*TASK GOAL:* Where in the data below does the word "hotel" appear? Copy every line that has it.

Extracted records
"""

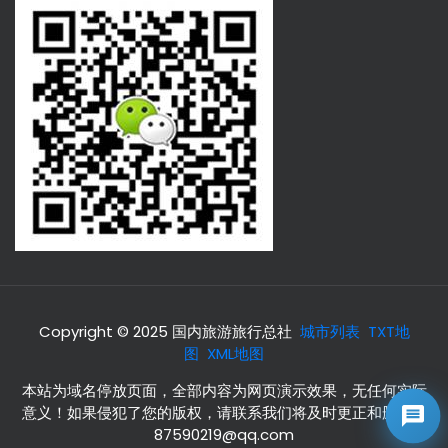
Copyright © 2025 国内旅游旅行总社
城市列表
TXT地
图
XML地图
本站为域名停放页面，全部内容为网页演示效果，无任何实际
意义！如果侵犯了您的版权，请联系我们将及时更正和删除！
87590219@qq.com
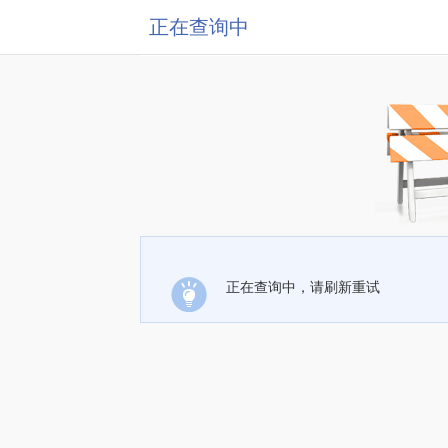
正在查询中
正在查询中，请刷新重试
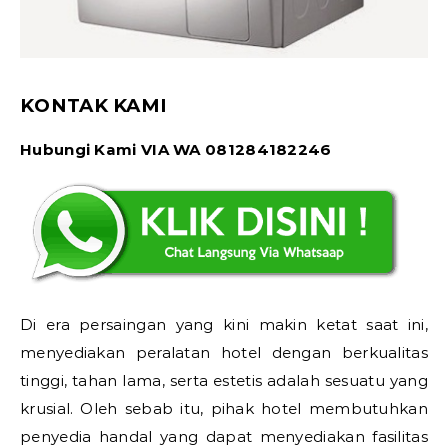
KONTAK KAMI
Hubungi Kami VIA WA 081284182246
Di era persaingan yang kini makin ketat saat ini,
menyediakan peralatan hotel dengan berkualitas
tinggi, tahan lama, serta estetis adalah sesuatu yang
krusial. Oleh sebab itu, pihak hotel membutuhkan
penyedia handal yang dapat menyediakan fasilitas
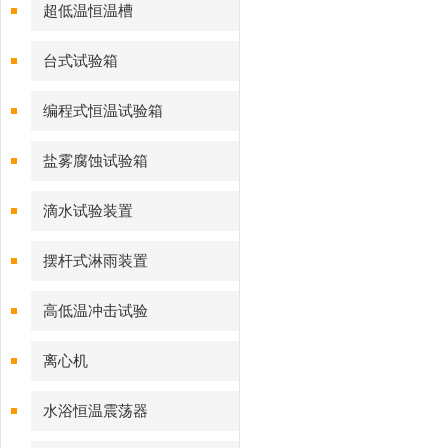
超低温恒温槽
台式试验箱
编程式恒温试验箱
盐雾腐蚀试验箱
滴水试验装置
摆杆式淋雨装置
高低温冲击试验
离心机
水浴恒温震荡器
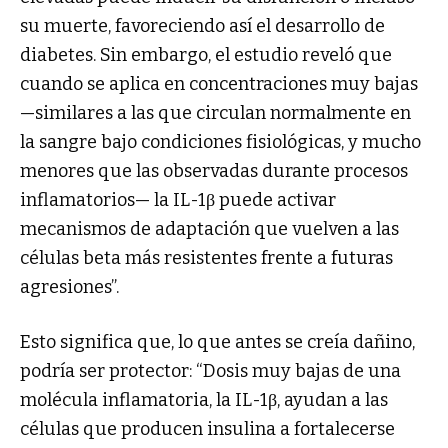
su muerte, favoreciendo así el desarrollo de
diabetes. Sin embargo, el estudio reveló que
cuando se aplica en concentraciones muy bajas
—similares a las que circulan normalmente en
la sangre bajo condiciones fisiológicas, y mucho
menores que las observadas durante procesos
inflamatorios— la IL-1β puede activar
mecanismos de adaptación que vuelven a las
células beta más resistentes frente a futuras
agresiones”.
Esto significa que, lo que antes se creía dañino,
podría ser protector: “Dosis muy bajas de una
molécula inflamatoria, la IL-1β, ayudan a las
células que producen insulina a fortalecerse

"""

*OUTPUT FOR THIS EXERCISE:*
menyediakan peralatan hotel dengan berkualitas
krusial. Oleh sebab itu, pihak hotel membutuhkan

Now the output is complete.